Neste processo, há muita informação e contra informação, fazendo questão de ‘camuflar’ tudo o que há de negativo numa exploração mineira e querendo passar para a opinião pública uma imagem idílica e uma ideia de “desígnio nacional” que resolverá todos os problemas do País. Esta é uma “jogada” essencialmente especulativa e mais uma estratégia de aproximar a Savannah do tal desígnio nacional, ao procurar estabelecer parcerias com uma das maiores empresas portuguesas, procurando “colar-se” a alguém com quem os portugueses facilmente se identificam.
Esta parece-nos ser mais uma “operação de charme” do que qualquer outra coisa, até porque me mete alguma confusão uma empresa cuja principal atividade é a comercialização de combustíveis fósseis [petróleo e gás natural] virar-se, sem mais nem menos, para uma actividade como a exploração de lítio, cujo putativo sucesso pode ter reflexos de vulto na sua principal actividade… São tudo jogos económicos, de monopólios e controlo das operações económicas em matéria de energia. E não deixa também de ser interessante constatar que o Estado Português é o segundo maior acionista da Galp Energia…

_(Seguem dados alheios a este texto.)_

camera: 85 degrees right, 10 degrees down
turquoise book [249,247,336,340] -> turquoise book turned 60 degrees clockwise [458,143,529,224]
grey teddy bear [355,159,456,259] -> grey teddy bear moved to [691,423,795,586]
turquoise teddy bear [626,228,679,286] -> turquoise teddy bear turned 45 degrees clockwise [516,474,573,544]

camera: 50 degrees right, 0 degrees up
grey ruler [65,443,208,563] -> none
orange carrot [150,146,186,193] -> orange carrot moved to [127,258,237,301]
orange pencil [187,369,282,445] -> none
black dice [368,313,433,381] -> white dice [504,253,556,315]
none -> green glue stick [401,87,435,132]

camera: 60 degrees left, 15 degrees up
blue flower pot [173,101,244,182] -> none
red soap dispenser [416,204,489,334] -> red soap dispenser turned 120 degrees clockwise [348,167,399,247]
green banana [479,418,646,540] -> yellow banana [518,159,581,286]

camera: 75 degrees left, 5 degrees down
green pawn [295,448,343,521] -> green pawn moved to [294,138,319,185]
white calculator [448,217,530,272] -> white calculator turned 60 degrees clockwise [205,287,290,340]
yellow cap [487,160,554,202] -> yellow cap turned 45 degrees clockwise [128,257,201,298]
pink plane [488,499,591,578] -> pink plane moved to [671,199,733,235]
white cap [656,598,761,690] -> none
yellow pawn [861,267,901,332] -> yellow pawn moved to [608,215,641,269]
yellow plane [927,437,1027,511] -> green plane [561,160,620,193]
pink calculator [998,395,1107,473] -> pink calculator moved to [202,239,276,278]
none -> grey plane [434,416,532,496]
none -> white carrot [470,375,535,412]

Mais do que falar, agora, devemos aguardar pelo desenvolvimento de todo este processo, na certeza de que a população e o Município de Boticas continuarão a ser contra a Mina de Covas do Barroso por todas as razões que são já sobejamente conhecidas. Além disso eu, enquanto presidente desta Autarquia, deixarei de tomar posições públicas que defendam a população. Não ando em reuniões secretas, nem a fazer nada nas costas da minha população. Felizmente, a razão e a verdade vêm sempre ao de cima.
É candidato nas próximas eleições? Espera cumprir o seu terceiro e último mandato?
A não ser que possa surgir algo de muito relevante, já que não podemos prever o dia de amanhã, serei candidato às próximas eleições, cumprindo o terceiro mandato à frente dos destinos do concelho de Boticas.
Que projetos ainda não conseguiu concretizar?
O objetivo principal será, obviamente, o de dar continuidade ao trabalho que tem vindo a ser desenvolvido, sempre em proximidade com a nossa população, procurando agir de acordo com as suas necessidades e prioridades, contribuindo para a crescente melhoria das condições de vida e do bem-estar social no nosso concelho.
Concorda com a limitação de mandatos imposta pela lei ou considera que as pessoas deveriam ser sempre livres para escolher os seus eleitos?
Entendo o objetivo da lei e os princípios que estão na sua base, mas julgo que os munícipes deveriam ter total liberdade para escolher os seus eleitos. O povo é soberano e o nosso trabalho é sufragado a cada quatro anos. Só somos reconduzidos se o nosso trabalho for reconhecido e for ao encontro daquelas que são as necessidades dos munícipes. Julgo que não faz sentido terminar um trabalho que a população reconhece como sendo o mais válido para a sua terra. Mas tudo são ciclos. Uns acabam e outros que iniciam. É apenas necessário que quem está nestas funções o faça com “espírito de missão” e sempre na procura do melhor para a sua população e toda a região.
Uma mensagem final para os habitantes de Boticas.
Neste momento de dificuldades acrescidas, ditadas pela pandemia provocada pela Covid-19, que veio alterar, por completo, a nossa normalidade, deixo uma mensagem de esperança, de reconhecimento por todos os sacrifícios feitos e de crença no futuro, confiante que a nossa resiliência e capacidade para nos superarmos e ultrapassarmos as dificuldades nos ajudarão a construir uma sociedade mais justa, mas solidária e, sobretudo, mais unida.